* [REQUIREMENT] Where a line below holds the string "kiếm", copy that line.

* [RECORDS SHOWN]
============================================================

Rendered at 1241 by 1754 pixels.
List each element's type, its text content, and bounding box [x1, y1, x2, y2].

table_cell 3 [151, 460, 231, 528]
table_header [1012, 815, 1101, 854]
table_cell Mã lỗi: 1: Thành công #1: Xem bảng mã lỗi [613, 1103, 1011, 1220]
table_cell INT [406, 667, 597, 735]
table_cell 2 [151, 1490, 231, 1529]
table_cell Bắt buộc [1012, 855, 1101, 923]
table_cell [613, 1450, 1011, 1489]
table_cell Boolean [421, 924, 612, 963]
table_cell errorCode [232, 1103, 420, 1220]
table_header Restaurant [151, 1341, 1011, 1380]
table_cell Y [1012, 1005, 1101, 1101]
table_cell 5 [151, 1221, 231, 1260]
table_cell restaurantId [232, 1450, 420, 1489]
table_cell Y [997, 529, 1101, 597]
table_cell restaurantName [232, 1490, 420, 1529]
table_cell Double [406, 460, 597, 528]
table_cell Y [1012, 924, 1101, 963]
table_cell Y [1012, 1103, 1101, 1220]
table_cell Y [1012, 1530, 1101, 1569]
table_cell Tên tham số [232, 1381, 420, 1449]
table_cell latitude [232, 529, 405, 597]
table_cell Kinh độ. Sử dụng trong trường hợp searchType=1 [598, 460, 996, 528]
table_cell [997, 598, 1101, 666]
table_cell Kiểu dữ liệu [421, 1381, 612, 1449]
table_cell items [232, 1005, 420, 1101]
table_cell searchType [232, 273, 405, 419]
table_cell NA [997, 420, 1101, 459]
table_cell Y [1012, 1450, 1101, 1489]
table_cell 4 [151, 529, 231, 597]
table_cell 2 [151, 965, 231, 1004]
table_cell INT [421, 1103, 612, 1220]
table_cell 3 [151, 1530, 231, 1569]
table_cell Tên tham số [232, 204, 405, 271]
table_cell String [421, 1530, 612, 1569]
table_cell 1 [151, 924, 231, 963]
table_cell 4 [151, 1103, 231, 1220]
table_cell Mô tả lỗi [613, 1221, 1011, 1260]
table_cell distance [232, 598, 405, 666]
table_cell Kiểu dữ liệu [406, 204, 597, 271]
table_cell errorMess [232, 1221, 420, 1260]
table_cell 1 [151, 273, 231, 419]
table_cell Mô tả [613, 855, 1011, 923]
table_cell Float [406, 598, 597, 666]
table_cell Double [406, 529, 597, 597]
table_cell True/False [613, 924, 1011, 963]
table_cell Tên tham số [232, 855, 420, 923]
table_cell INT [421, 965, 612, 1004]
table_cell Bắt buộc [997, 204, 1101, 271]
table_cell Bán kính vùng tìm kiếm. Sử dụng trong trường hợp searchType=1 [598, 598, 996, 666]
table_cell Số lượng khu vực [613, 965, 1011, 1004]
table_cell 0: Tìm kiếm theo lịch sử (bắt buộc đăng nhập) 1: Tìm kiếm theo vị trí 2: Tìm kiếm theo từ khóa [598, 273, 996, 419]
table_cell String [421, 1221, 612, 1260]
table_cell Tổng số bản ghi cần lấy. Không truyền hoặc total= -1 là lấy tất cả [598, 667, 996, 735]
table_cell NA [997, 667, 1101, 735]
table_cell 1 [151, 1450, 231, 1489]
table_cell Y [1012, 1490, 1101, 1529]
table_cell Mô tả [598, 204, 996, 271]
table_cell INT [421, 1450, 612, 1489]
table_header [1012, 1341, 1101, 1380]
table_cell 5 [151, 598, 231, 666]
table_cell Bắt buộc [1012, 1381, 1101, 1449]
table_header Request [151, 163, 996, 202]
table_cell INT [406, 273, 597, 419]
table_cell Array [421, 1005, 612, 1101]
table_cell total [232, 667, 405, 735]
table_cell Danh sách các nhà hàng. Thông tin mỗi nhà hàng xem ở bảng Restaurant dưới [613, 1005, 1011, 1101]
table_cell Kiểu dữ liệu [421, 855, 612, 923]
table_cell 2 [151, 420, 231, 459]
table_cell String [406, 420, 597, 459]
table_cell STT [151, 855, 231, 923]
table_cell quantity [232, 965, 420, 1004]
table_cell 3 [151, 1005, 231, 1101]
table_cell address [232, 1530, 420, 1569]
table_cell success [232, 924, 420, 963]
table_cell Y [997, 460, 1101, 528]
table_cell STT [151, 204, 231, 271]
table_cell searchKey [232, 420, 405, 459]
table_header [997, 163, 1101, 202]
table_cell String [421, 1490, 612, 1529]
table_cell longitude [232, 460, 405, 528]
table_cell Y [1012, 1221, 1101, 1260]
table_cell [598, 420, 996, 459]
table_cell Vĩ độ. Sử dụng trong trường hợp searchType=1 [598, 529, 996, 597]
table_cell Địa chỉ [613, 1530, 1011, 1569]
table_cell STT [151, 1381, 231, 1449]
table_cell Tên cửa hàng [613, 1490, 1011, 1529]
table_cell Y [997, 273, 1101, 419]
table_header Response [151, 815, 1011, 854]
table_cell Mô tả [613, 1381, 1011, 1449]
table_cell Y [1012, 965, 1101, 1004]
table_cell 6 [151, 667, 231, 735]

============================================================

* [WRITTEN ANSWER]
table_cell Bán kính vùng tìm kiếm. Sử dụng trong trường hợp searchType=1 [598, 598, 996, 666]
table_cell 0: Tìm kiếm theo lịch sử (bắt buộc đăng nhập) 1: Tìm kiếm theo vị trí 2: Tìm kiếm theo từ khóa [598, 273, 996, 419]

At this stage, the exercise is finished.